Comme chaque dimanche, un intellectuel nous aide à prendre de la hauteur face à l'actualité. Cette semaine, après l'entrée des mots "cluster" et "click and collect" dans "Le Larousse", Thomas Snégaroff reçoit un défenseur de la langue française, Alain Borer. 

Article rédigé par franceinfo, Thomas Snégaroff
Radio France
Publié
Temps de lecture : 5 min
"Notre patrie, c’est la langue" a dit Camus. "Mais c'est une patrie au sens mondial", souligne l'écrivain Alain Borer. (Illustration) (JAYK7 / MOMENT RF / GETTY IMAGES)

"Speak White !" Pourquoi renoncer au bonheur de parler français ? Le nouveau livre d'Alain Borer, poète, écrivain et dramaturge, paru chez Gallimard, collection Tracts, pose clairement la question de la défense de la langue française. "Les langues savent sur nous des choses que nous ignorons", souligne Alain Borer. 

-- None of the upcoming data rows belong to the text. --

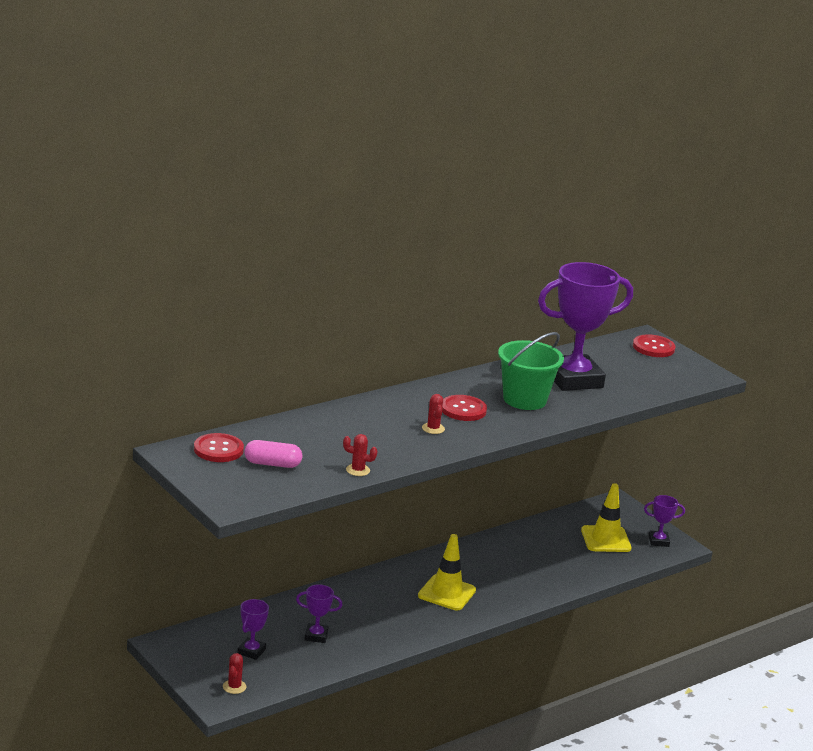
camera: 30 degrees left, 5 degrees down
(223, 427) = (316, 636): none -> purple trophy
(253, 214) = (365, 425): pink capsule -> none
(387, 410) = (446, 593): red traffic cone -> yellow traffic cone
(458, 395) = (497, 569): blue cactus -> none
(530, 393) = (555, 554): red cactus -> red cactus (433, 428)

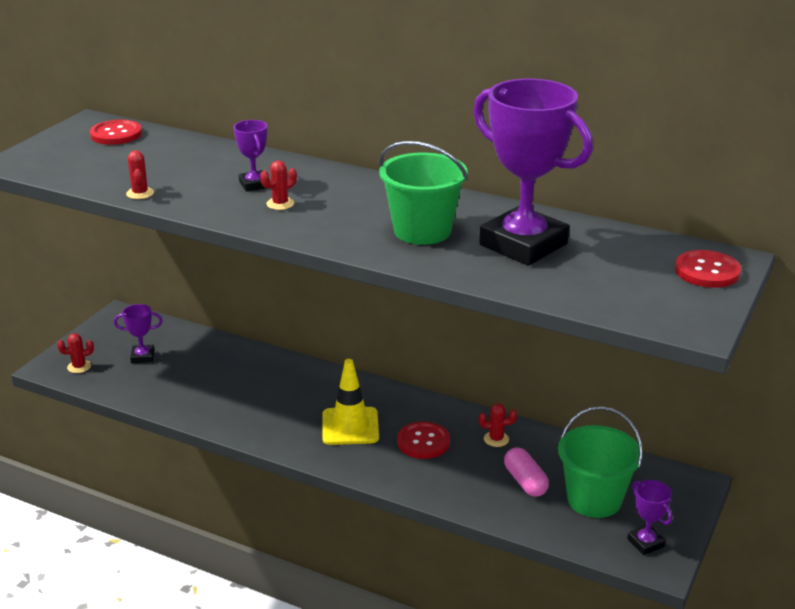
camera: 65 degrees right, 5 degrees up
(272, 464) = (111, 159): pink capsule -> pink capsule (525, 481)
(316, 636) = (198, 379): purple trophy -> purple trophy (254, 184)
(463, 410) = (347, 207): red button -> red button (423, 442)
(513, 545) = (496, 439): none -> red cactus
(605, 539) = (594, 499): yellow traffic cone -> green bucket

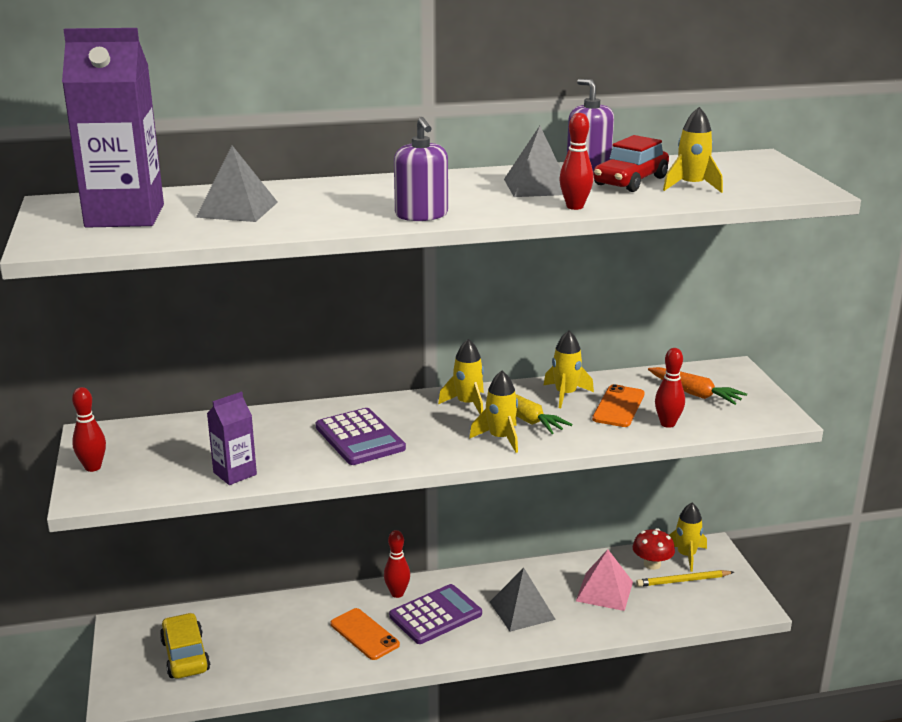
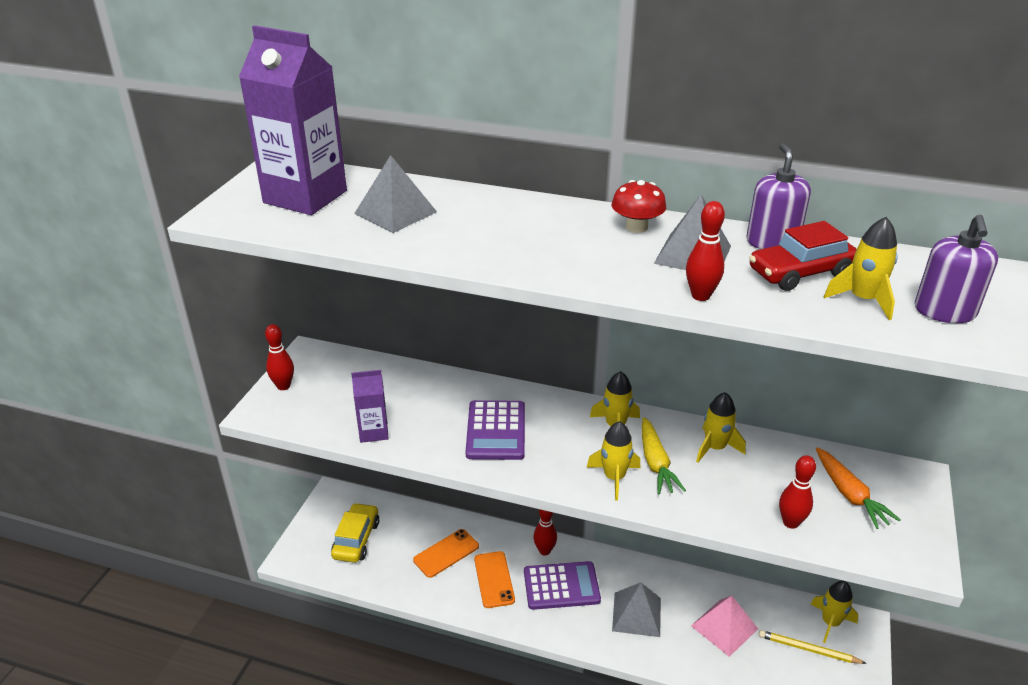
camera: 30 degrees right, 10 degrees up
(421, 215) = (540, 265): purple soap dispenser -> purple soap dispenser (944, 311)
(618, 406) = (756, 482): orange phone -> orange phone (446, 553)
(652, 564) = (789, 617): red mushroom -> red mushroom (636, 227)

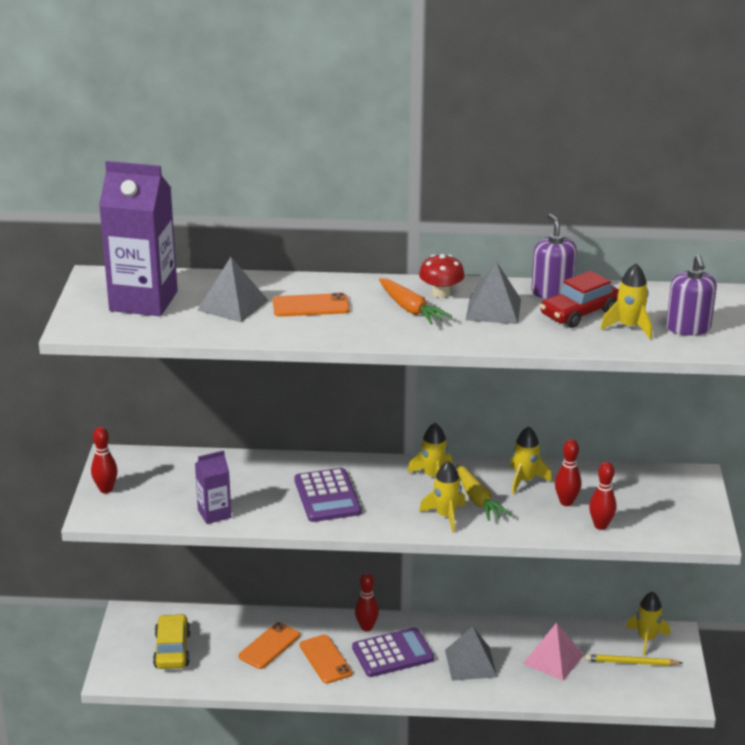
camera: 15 degrees left, 5 degrees down
(480, 224) = (311, 306): none -> orange phone
(700, 296) = (510, 340): red bowling pin -> red bowling pin (566, 502)
(849, 495) = (644, 498): orange carrot -> orange carrot (410, 309)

franceinfo : Vous choisissez un titre anglais : "Speak White" pour défendre notre langue. Quel est le sens de ce titre ? 

Alain Borer : C’est l’obligation que les patrons anglais faisaient aux ouvriers français au Québec jadis,de "parler blanc", c’est-à-dire la langue du maître. Il semble que les Français aujourd’hui suivent cette objurgation, du gouvernement à la population tout entière 

Il y a une dimension politique. Un modèle qui s’impose à un autre… C’est l’anglais, notre danger ? 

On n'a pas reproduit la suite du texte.